__Problems to work on__.
a. In the thread on pulling parameters out of URL lines, what does the \< in the final grep pattern do?
b. From the thread on pulling parameters out of URL lines, reproduce the stretch from "As a trial, I" through "it would suffice.".

START Text segment

0

I have a file of about 150 lines, where each line is part of a URL. I wanted to extract 4 different parameters from each of the lines and put them into a file. Something like:

/secure/domain/new.aspx?id=620&utm_source=1034&utm_medium=cpc&utm_term=term1&try=1&v=3&utm_account=account_name&utm_campaign=campaign_name&utm_adgroup=adgroup&keyword=keyword1&pkw=pkw1&idimp=id&premt=premt1&gclid=id

As a trial, I did

awk '/pkw/,/&idimp/' file > output.txt

thinking that this would atleast get me value1, but it just returned the input file as is. What am I doing wrong? Also, how to make it return all four values? I'm looking to get keyword, pkw, idimp and premt.

Edit: The expected output is a file containing the 4 values for each of the 150 lines in the input file. So

 keyword pkw1 idi premt1

Even if I just get the 4 values in 4 different files, it would suffice.

CodingInCircles
  • 2,565
  • 11
  • 59
  • 84
  • That will print the entirety of any line that falls between a line containing the string `param1` and a line containing the string `param2`. You need an action statement which does something different than printing the entire line if you want just parts of a line. You likely also want to only match on lines that contain the params you want (and not a range of lines). – Etan Reisner Jan 06 '14 at 19:27
  • 1
    What is your expected output? – anubhava Jan 06 '14 at 19:31

3 Answers3

1

You can use this awk:

awk -F'[=&]' '{print $2, $4, $6, $8}' file
value1 value2 value3 value4

To redirect the output to a file:

awk -F'[=&]' '{print $2, $4, $6, $8}' file > output.txt

EDIT: Based on your edited question you can use:

awk -F'[=&]' '{n=1; for (i=1; i<=NF; i++) {if ($i=="interested") {n=i+3; break}}
      for (i=0; i<8; i+=2) printf $(n+i) " "; print ""}' file
value1 value2 value3 value4 
anubhava
  • 761,203
  • 64
  • 569
  • 643
  • I would avoid the `+`. If there's an empty value `param3=&param4=x` you'll see "corrupted" output. – glenn jackman Jan 06 '14 at 19:37
  • Thanks I edited but I had `'[=&]+'` for the case if 2 `&&` appear by any chance. – anubhava Jan 06 '14 at 19:43
  • Thanks for the answer. I have edited the question. Can you please edit the answer accordingly? I tried changing the `[=&]` to include some pattern matching, but didn't work out as expected. – CodingInCircles Jan 06 '14 at 19:45
  • It's not getting me the exact output. Let me change the question to reflect what the closest URL is, as I can't share the exact URL. – CodingInCircles Jan 06 '14 at 20:01
1
s='/helloworld/some/other/standard/URL/mumbo/jumbo/page.aspx?strings&that&I&am&not&interested&in&param1=value1&param2=value2&param3=value3&param4=value4&some&more&uninteresting&strings'
echo "$s" | grep -o 'param[1234]=[^&]*' | cut -d= -f2- | paste -d " " - - - -
value1 value2 value3 value4

Keeping up with the clarifications to the question:

s='/secure/domain/new.aspx?id=620&utm_source=1034&utm_medium=cpc&utm_term=term1&try=1&v=3&utm_account=account_name&utm_campaign=campaign_name&utm_adgroup=adgroup&keyword=keyword&pkw=pkw1&idimp=id&premt=premt1&gclid=id'
echo "$s" |  grep -o '\<\(keyword\|pkw\|idimp\|premt\)=[^&]*' | cut -d= -f2- | paste -d " " - - - -
keyword pkw1 id premt1

The \< is a "start of word" anchor to avoid matching parameters like "fookeyword"

END Text segment
START Entries shown

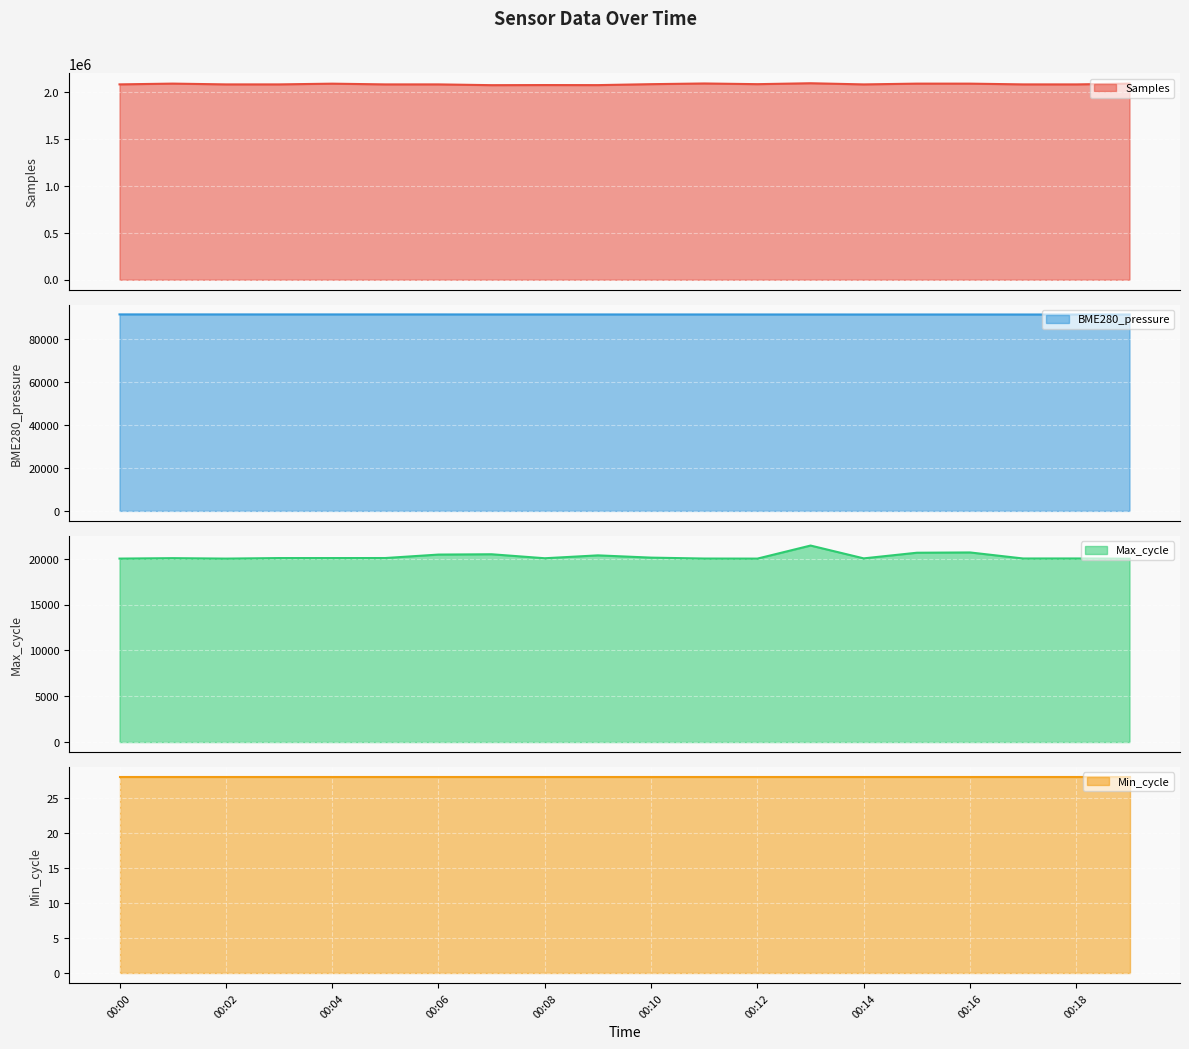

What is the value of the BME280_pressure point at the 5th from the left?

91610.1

END Entries shown
START Entries shown

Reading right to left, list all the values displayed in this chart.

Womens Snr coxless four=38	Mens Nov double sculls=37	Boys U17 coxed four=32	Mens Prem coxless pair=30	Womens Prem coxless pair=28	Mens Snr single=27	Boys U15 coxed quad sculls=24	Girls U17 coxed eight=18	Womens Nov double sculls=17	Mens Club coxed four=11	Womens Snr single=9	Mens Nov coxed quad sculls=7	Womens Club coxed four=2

END Entries shown

__Task-by-task results__.
a. It is a "start of word" anchor that keeps the pattern from matching parameters like "fookeyword".

b.
As a trial, I did

awk '/pkw/,/&idimp/' file > output.txt

thinking that this would atleast get me value1, but it just returned the input file as is. What am I doing wrong? Also, how to make it return all four values? I'm looking to get keyword, pkw, idimp and premt.

Edit: The expected output is a file containing the 4 values for each of the 150 lines in the input file. So

 keyword pkw1 idi premt1

Even if I just get the 4 values in 4 different files, it would suffice.